Building science and my cat

Posted Tuesday, April 22, 2014 in Sustainable Maine

Building science and my cat

by Paul Kando 

Could my cat know better how the laws of thermodynamics I wrote about last week apply to keeping warm in winter than the men who built my once-leaky old house? Mid-morning, in the sun-room, he curls into a ball, fur fluffed. An hour later, he stretches out, his fur smooth as silk. By noon he is stretched out on the cool kitchen floor. He purrs contentedly even when I, with no fur, reach for a sweater to ward off the chill of another cold and windy April day. We share a warm-blooded coexistence, so I might as well  settle down to learn.

A cat’s body temperature is about 101ºF, mine  5º lower. We both seem comfortable when the room is between 68 and 70ºF – some 30º cooler. That’s because, like a house, we have built in heating systems: our metabolisms. We would overheat if we couldn’t radiate our excess heat to our surroundings. Not hot, not cold, that’s the idea. Pick the best spot to keep comfortable.  Curl up or stretch out to vary your surface area. To vary the amount of insulating air, fluff up your fur just so if you are a cat, put on or doff layers of clothing if you are a human.

Our comfort depends on our surroundings. We absorb heat from a stove, or radiate it to a colder window. Air blows at us or away from us. We absorb or lose moisture. These are the building blocks of being comfortable. We can adapt to the seasons.  Some even move back and forth between Maine and Florida.

A house cannot adapt like this.  What it can do, is keep conditions surrounding us – temperature, air movement, relative humidity, air quality –  stable and comfortable. Just like an animal’s fur coat – or body-hugging long johns and sweaters – a well built house wraps its occupants in an airtight, superinsulated envelope. Like a cat that curls up in the sun, a well-built house is oriented to maximize solar gain. Like a late winter nest snug around newborn squirrel, skunk and bear, a well built house keeps its occupants comfortably dry and warm. 

A Passivhaus (PH) does this most cost effectively, because it optimizes the house as a system, down to the smallest detail, before anything happens on the building site.

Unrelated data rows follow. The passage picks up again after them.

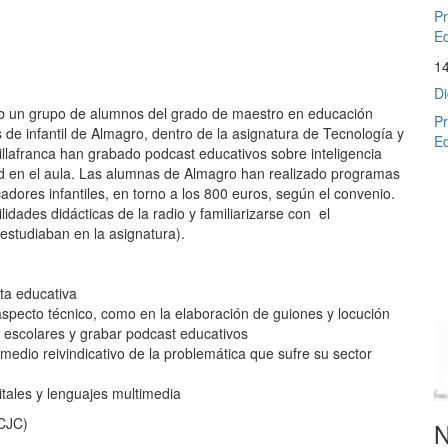
Pr
Ed
1
Di
alab un grupo de alumnos del grado de maestro en educación
Pr
s de infantil de Almagro, dentro de la asignatura de Tecnología y
Ed
llafranca han grabado podcast educativos sobre inteligencia
idad en el aula. Las alumnas de Almagro han realizado programas
adores infantiles, en torno a los 800 euros, según el convenio.
idades didácticas de la radio y familiarizarse con el
estudiaban en la asignatura).
ta educativa
aspecto técnico, como en la elaboración de guiones y locución
s escolares y grabar podcast educativos
 medio reivindicativo de la problemática que sufre su sector
tales y lenguajes multimedia
CJC)
N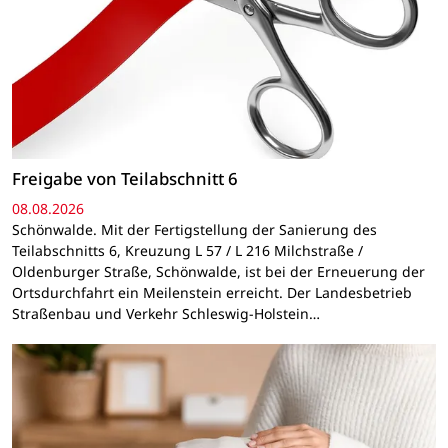
Freigabe von Teilabschnitt 6
08.08.2026
Schönwalde. Mit der Fertigstellung der Sanierung des
Teilabschnitts 6, Kreuzung L 57 / L 216 Milchstraße /
Oldenburger Straße, Schönwalde, ist bei der Erneuerung der
Ortsdurchfahrt ein Meilenstein erreicht. Der Landesbetrieb
Straßenbau und Verkehr Schleswig-Holstein…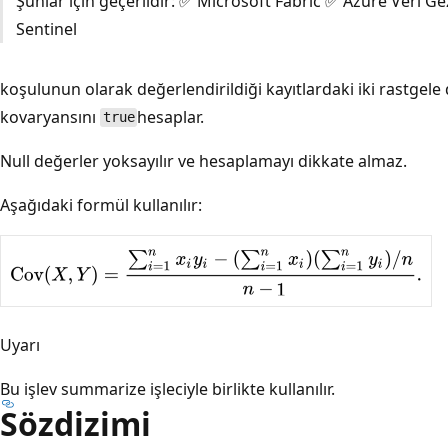
Şunlar için geçerlidir: ✅ Microsoft Fabric ✅ Azure Veri Ge
Sentinel
koşulunun olarak değerlendirildiği kayıtlardaki iki rastgel
kovaryansını
hesaplar.
true
Null değerler yoksayılır ve hesaplamayı dikkate almaz.
Aşağıdaki formül kullanılır:
Uyarı
Bu işlev summarize işleciyle
birlikte kullanılır.
Sözdizimi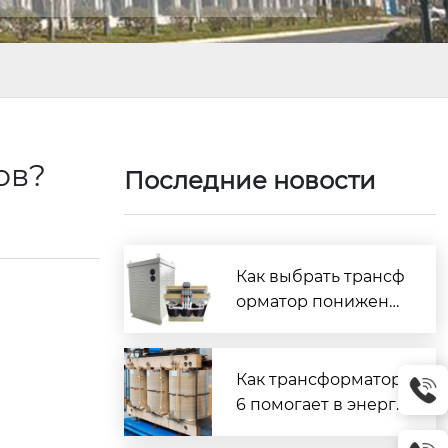
ров?
Последние новости
Как выбрать трансф
орматор пониженн
ого напряжения?
Как трансформатор
6 помогает в энерго
сбережении?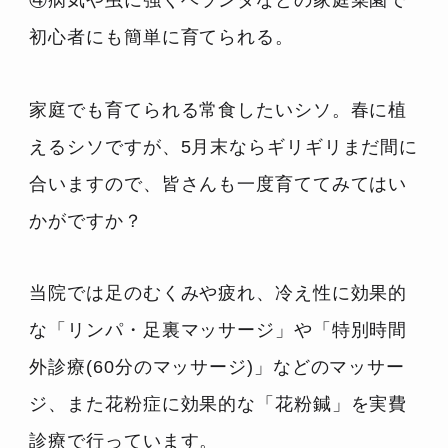
④病気や虫に強くベランダなどの家庭菜園で
初心者にも簡単に育てられる。
家庭でも育てられる常食したいシソ。春に植
えるシソですが、5月末ならギリギリまだ間に
合いますので、皆さんも一度育ててみてはい
かがですか？
当院では足のむくみや疲れ、冷え性に効果的
な「リンパ・足裏マッサージ」や「特別時間
外診療(60分のマッサージ)」などのマッサー
ジ、また花粉症に効果的な「花粉鍼」を実費
診療で行っています。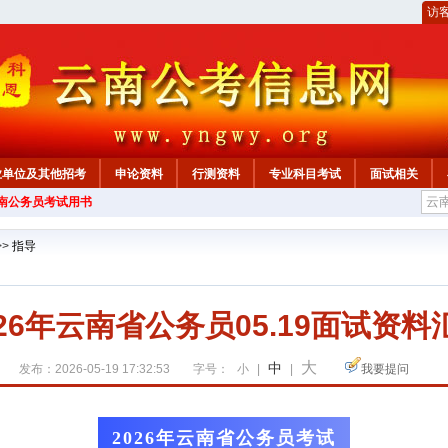
访
业单位及其他招考
申论资料
行测资料
专业科目考试
面试相关
云南公务员考试用书
>>
指导
026年云南省公务员05.19面试资料
大
中
发布：2026-05-19 17:32:53
字号：
小
|
|
我要提问
2026年云南省公务员考试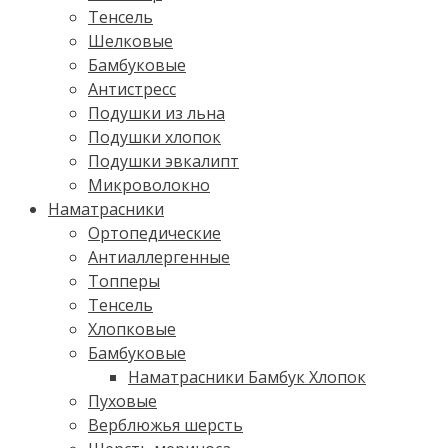
Тенсель
Шелковые
Бамбуковые
Антистресс
Подушки из льна
Подушки хлопок
Подушки эвкалипт
Микроволокно
Наматрасники
Ортопедические
Антиаллергенные
Топперы
Тенсель
Хлопковые
Бамбуковые
Наматрасники Бамбук Хлопок
Пуховые
Верблюжья шерсть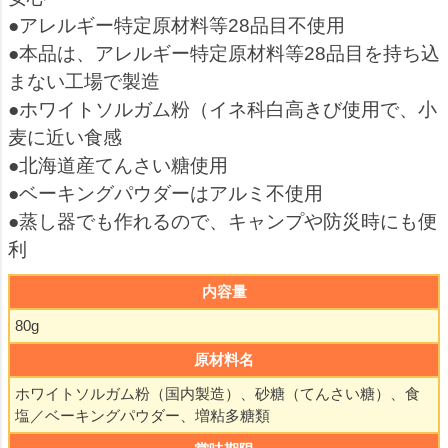
●アレルギー特定原材料等28品目不使用
●本品は、アレルギー特定原材料等28品目を持ち込
まない工場で製造
●ホワイトソルガム粉（イネ科白高きび使用で、小
麦に近い食感
●北海道産てんさい糖使用
●ベーキングパウダーはアルミ不使用
●蒸し器でも作れるので、キャンプや防災時にも便
利
内容量
80g
原材料名
ホワイトソルガム粉（国内製造）、砂糖（てんさい糖）、食
塩／ベーキングパウダー、増粘多糖類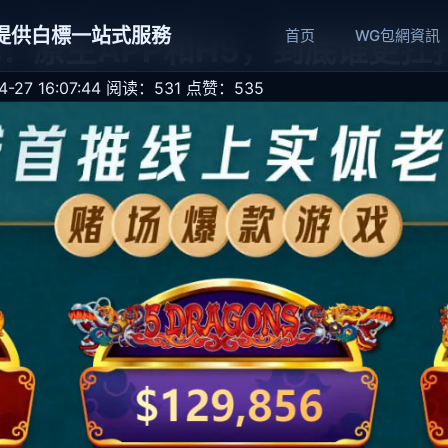
網提供白標一站式服務
首页
WG包網資訊
：原生APP和H5，到底谁更扛
27 16:07:44
阅读：531
点赞：535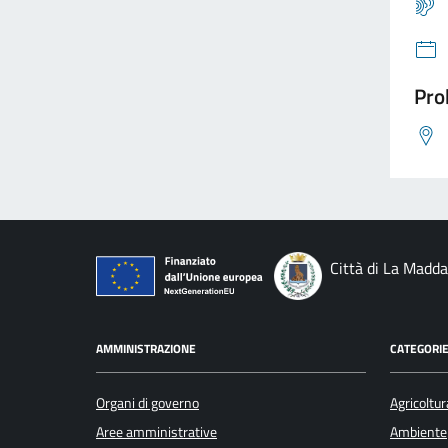
Pro
Città di La Madd
AMMINISTRAZIONE
CATEGORIE
Organi di governo
Agricoltur
Aree amministrative
Ambiente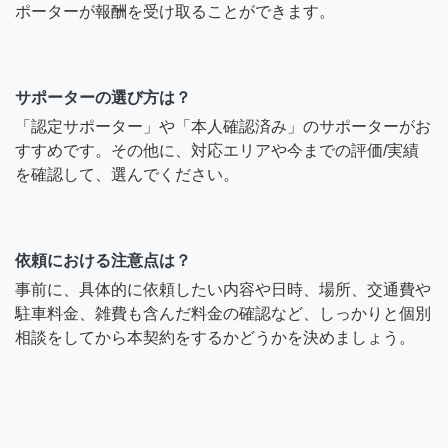
ポーターが報酬を受け取ることができます。
サポーターの選び方は？
「認定サポーター」や「本人確認済み」のサポーターがお
すすめです。その他に、対応エリアや今までの評価/実績
を確認して、選んでください。
依頼における注意点は？
事前に、具体的に依頼したい内容や日時、場所、交通費や
駐車料金、雑費も含んだ料金の確認など、しっかりと個別
相談をしてから本契約をするかどうかを決めましょう。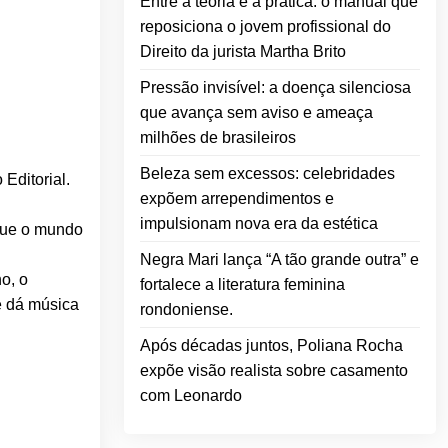
Entre a teoria e a prática: o manual que
reposiciona o jovem profissional do
Direito da jurista Martha Brito
Pressão invisível: a doença silenciosa
que avança sem aviso e ameaça
milhões de brasileiros
Beleza sem excessos: celebridades
Editorial.
expõem arrependimentos e
impulsionam nova era da estética
 que o mundo
Negra Mari lança “A tão grande outra” e
o, o
fortalece a literatura feminina
e dá música
rondoniense.
Após décadas juntos, Poliana Rocha
expõe visão realista sobre casamento
com Leonardo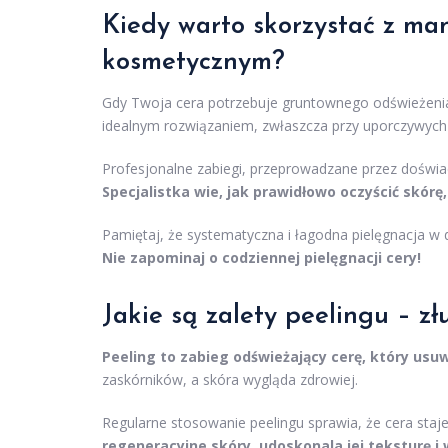
Kiedy warto skorzystać z ma
kosmetycznym?
Gdy Twoja cera potrzebuje gruntownego odświeżenia
idealnym rozwiązaniem, zwłaszcza przy uporczywych 
Profesjonalne zabiegi, przeprowadzane przez doświ
Specjalistka wie, jak prawidłowo oczyścić skórę,
Pamiętaj, że systematyczna i łagodna pielęgnacja 
Nie zapominaj o codziennej pielęgnacji cery!
Jakie są zalety peelingu – 
Peeling to zabieg odświeżający cerę, który us
zaskórników, a skóra wygląda zdrowiej.
Regularne stosowanie peelingu sprawia, że cera staje
regeneracyjne skóry, udoskonala jej teksturę i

Modeling by computer what needs to be bought, how construction must proceed in order to ensure a predetermined performance and ruling out waste and mistakes in advance, is more efficient and less expensive than “winging it” or making and correcting errors on the building site.

On these pages, I describe what I consider the best PH system features I have observed in Maine. However the key to  PH construction is the system optimization. In other words, you cannot build a PH by merely combining features as if, like most conventional houses, it were just an assembly of components. Furthermore, since PH details are left up to each designer-builder, they may vary from house to house, even though overall systemic performance will not. 

A PH surrounds its occupants from all sides, including from below. In my opinion, the most cost-effective PH foundation is a super-insulated concrete slab. Since the house will need no bulky conventional heating system, why have a hard-to-keep-dry Maine cellar? A floating slab may feature 12" of rigid polystyrene (EPS)  insulation over a crushed rock bed, in effect serving as the form into which 8" of steel-reinforced concrete is poured.  In this arrangement the slab’s edges are also superinsulated. The EPS layer is extended 48" around the perimeter, slightly slanted away from the slab, to channel rainwater away from the building and protect the foundation and the surrounding ground from freezing, down to the 4' frost line.

Concrete is not a good vapor barrier. Therefore a continuous polyethylene vapor barrier is added, meticulously sealed with a specially designed tape around all pipe and utility penetrations. This continuous barrier will also be taped to the air/vapor barrier of the walls, forming a continuous airtight cocoon around the heated building envelope. The total thermal resistance of such a slab foundation is about  R-54, compared with about R-3 for a conventional 4" concrete slab, the edges of which are often left uninsulated.

If a PH is built over a garage or unheated basement, the basement ceiling is air-sealed and superinsulated, with its vapor barrier sealed to the walls, as above. The air-tightness of this continuous barrier is so important that most PH builders test it with a blower door during construction.

In retrofitting an existing foundation, the first task is to keep the basement dry, by preventing moisture infiltration and removing water that cannot be kept out. Beyond these basics, some of the techniques described above may be emulated. For example, insulate around the perimeter of a concrete slab, frost-protect a foundation wall with a foam board slightly sloping away from the house, add a polyethylene sheet to a cellar or crawl space floor, seal the foundation to the rim-joist, air-seal the sub-floor above unheated basements and crawl spaces, and superinsulate basement and crawl space ceilings. For best results, plan improvements based on a thorough, independent, energy audit. In general, don’t just fix leaks, insulation, ceilings, walls, basements and attics: improve your home as a system!